[Items listed in a dataset]
— start —
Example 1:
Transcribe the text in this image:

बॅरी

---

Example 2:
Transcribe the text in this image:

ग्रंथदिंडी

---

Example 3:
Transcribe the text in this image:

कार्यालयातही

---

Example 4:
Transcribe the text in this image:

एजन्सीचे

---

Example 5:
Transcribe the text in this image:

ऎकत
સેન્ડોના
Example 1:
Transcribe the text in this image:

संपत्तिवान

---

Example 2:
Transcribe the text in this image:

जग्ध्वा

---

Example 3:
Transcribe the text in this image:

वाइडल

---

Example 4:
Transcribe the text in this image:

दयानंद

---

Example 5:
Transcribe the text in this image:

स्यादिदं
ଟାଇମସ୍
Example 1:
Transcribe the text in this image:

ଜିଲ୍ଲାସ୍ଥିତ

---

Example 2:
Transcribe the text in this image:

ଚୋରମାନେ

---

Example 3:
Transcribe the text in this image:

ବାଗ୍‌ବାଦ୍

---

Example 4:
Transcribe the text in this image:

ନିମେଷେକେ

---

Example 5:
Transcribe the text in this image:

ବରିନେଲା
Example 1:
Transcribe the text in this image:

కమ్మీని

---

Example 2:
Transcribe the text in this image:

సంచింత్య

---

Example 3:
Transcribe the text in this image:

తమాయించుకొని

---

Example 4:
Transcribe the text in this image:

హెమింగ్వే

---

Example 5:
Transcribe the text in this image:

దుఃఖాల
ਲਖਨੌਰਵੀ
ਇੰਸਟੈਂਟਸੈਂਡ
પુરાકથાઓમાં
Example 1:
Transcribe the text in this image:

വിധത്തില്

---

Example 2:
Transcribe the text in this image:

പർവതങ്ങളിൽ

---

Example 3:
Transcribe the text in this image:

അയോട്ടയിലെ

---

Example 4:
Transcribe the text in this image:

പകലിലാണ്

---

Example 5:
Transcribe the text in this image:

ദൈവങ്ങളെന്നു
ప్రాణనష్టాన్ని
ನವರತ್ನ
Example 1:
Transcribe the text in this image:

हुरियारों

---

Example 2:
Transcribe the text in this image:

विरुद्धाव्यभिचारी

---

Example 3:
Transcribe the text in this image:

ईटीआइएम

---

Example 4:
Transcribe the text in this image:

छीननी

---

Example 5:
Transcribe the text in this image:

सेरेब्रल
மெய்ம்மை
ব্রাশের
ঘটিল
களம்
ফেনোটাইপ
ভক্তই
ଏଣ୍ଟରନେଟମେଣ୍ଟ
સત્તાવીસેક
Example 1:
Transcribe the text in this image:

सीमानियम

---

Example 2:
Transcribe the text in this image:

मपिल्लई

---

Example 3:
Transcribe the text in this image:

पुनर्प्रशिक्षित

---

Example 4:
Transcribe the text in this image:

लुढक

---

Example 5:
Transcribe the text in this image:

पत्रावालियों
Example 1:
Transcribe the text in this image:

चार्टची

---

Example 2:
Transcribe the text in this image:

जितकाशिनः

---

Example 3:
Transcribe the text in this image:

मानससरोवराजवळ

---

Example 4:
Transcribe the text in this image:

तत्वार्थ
— end —
Requirement: Render every row above as a numbered list, omitting any blank lines.

Expected answer:
1. Example 1:
2. Transcribe the text in this image:
3. बॅरी
4. ---
5. Example 2:
6. Transcribe the text in this image:
7. ग्रंथदिंडी
8. ---
9. Example 3:
10. Transcribe the text in this image:
11. कार्यालयातही
12. ---
13. Example 4:
14. Transcribe the text in this image:
15. एजन्सीचे
16. ---
17. Example 5:
18. Transcribe the text in this image:
19. ऎकत
20. સેન્ડોના
21. Example 1:
22. Transcribe the text in this image:
23. संपत्तिवान
24. ---
25. Example 2:
26. Transcribe the text in this image:
27. जग्ध्वा
28. ---
29. Example 3:
30. Transcribe the text in this image:
31. वाइडल
32. ---
33. Example 4:
34. Transcribe the text in this image:
35. दयानंद
36. ---
37. Example 5:
38. Transcribe the text in this image:
39. स्यादिदं
40. ଟାଇମସ୍
41. Example 1:
42. Transcribe the text in this image:
43. ଜିଲ୍ଲାସ୍ଥିତ
44. ---
45. Example 2:
46. Transcribe the text in this image:
47. ଚୋରମାନେ
48. ---
49. Example 3:
50. Transcribe the text in this image:
51. ବାଗ୍‌ବାଦ୍
52. ---
53. Example 4:
54. Transcribe the text in this image:
55. ନିମେଷେକେ
56. ---
57. Example 5:
58. Transcribe the text in this image:
59. ବରିନେଲା
60. Example 1:
61. Transcribe the text in this image:
62. కమ్మీని
63. ---
64. Example 2:
65. Transcribe the text in this image:
66. సంచింత్య
67. ---
68. Example 3:
69. Transcribe the text in this image:
70. తమాయించుకొని
71. ---
72. Example 4:
73. Transcribe the text in this image:
74. హెమింగ్వే
75. ---
76. Example 5:
77. Transcribe the text in this image:
78. దుఃఖాల
79. ਲਖਨੌਰਵੀ
80. ਇੰਸਟੈਂਟਸੈਂਡ
81. પુરાકથાઓમાં
82. Example 1:
83. Transcribe the text in this image:
84. വിധത്തില്
85. ---
86. Example 2:
87. Transcribe the text in this image:
88. പർവതങ്ങളിൽ
89. ---
90. Example 3:
91. Transcribe the text in this image:
92. അയോട്ടയിലെ
93. ---
94. Example 4:
95. Transcribe the text in this image:
96. പകലിലാണ്
97. ---
98. Example 5:
99. Transcribe the text in this image:
100. ദൈവങ്ങളെന്നു
101. ప్రాణనష్టాన్ని
102. ನವರತ್ನ
103. Example 1:
104. Transcribe the text in this image:
105. हुरियारों
106. ---
107. Example 2:
108. Transcribe the text in this image:
109. विरुद्धाव्यभिचारी
110. ---
111. Example 3:
112. Transcribe the text in this image:
113. ईटीआइएम
114. ---
115. Example 4:
116. Transcribe the text in this image:
117. छीननी
118. ---
119. Example 5:
120. Transcribe the text in this image:
121. सेरेब्रल
122. மெய்ம்மை
123. ব্রাশের
124. ঘটিল
125. களம்
126. ফেনোটাইপ
127. ভক্তই
128. ଏଣ୍ଟରନେଟମେଣ୍ଟ
129. સત્તાવીસેક
130. Example 1:
131. Transcribe the text in this image:
132. सीमानियम
133. ---
134. Example 2:
135. Transcribe the text in this image:
136. मपिल्लई
137. ---
138. Example 3:
139. Transcribe the text in this image:
140. पुनर्प्रशिक्षित
141. ---
142. Example 4:
143. Transcribe the text in this image:
144. लुढक
145. ---
146. Example 5:
147. Transcribe the text in this image:
148. पत्रावालियों
149. Example 1:
150. Transcribe the text in this image:
151. चार्टची
152. ---
153. Example 2:
154. Transcribe the text in this image:
155. जितकाशिनः
156. ---
157. Example 3:
158. Transcribe the text in this image:
159. मानससरोवराजवळ
160. ---
161. Example 4:
162. Transcribe the text in this image:
163. तत्वार्थ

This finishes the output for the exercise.